Australia under cyber attack

By Ritesh Chugh, CQUniversity’s information systems expert

Dr Ritesh Chugh

As I write this, Australia is under a cyber attack and the enormity of it can be assessed by Prime Minister Scott Morrison seeing the need to urgently call a press conference. While we know that Australia (and other nations) are subject to cyber-attacks regularly, it is concerning that this large-scale attack is “targeting Australian organisations across a range of sectors, including all levels of Government, industry, political organisations, education, health, essential service providers and operators of other critical infrastructure.”

The PM also said a sophisticated, state-based cyber actor is involved because of the scale and nature of the targeting and the tradecraft used. Hence, this could also be seen as an act of cyber warfare.

“… this could also be seen as an act of cyber warfare.”
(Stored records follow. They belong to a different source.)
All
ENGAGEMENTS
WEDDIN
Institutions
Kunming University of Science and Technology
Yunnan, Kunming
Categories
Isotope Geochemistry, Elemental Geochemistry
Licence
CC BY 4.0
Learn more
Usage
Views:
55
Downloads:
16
The Australian Cyber Security Centre attributes the attack to ‘Copy-paste compromises’, in which a malicious actor exploits public-facing infrastructure to target networks and looks for vulnerabilities. Furthermore, the state-based cyber actor utilised spear phishing in which malicious emails are sent to specific targets.

For the general public, the advice is to be extra vigilant, check every email-transmitted file you open even if it appears to be coming from a trusted source and update to the latest version of protection software that blocks viruses, ransomware, spyware, key stroke loggers and so forth.

For organisations, the advice is to patch their Internet-facing infrastructure, update operating systems, secure hardware by changing passwords, back up all data, and use multi-factor authentication. It also is important that organisations (whether they have been attacked or not) communicate with their staff to apprise them of the situation and the defences they have in place to mitigate such cyber attacks.

“Such malicious cyber activity not only has an impact on our national security but portrays Australia in a weak light globally.”

Such malicious cyber activity not only has an impact on our national security but portrays Australia in a weak light globally. The impact of this cyber-attack on organisations and the general public will only become clearer in the upcoming days.

Finally, as such cyber-attacks are increasing in frequency, it is critical the Australian Government takes a robust approach towards its cyber defence. Cyber attacks should not become political weapons.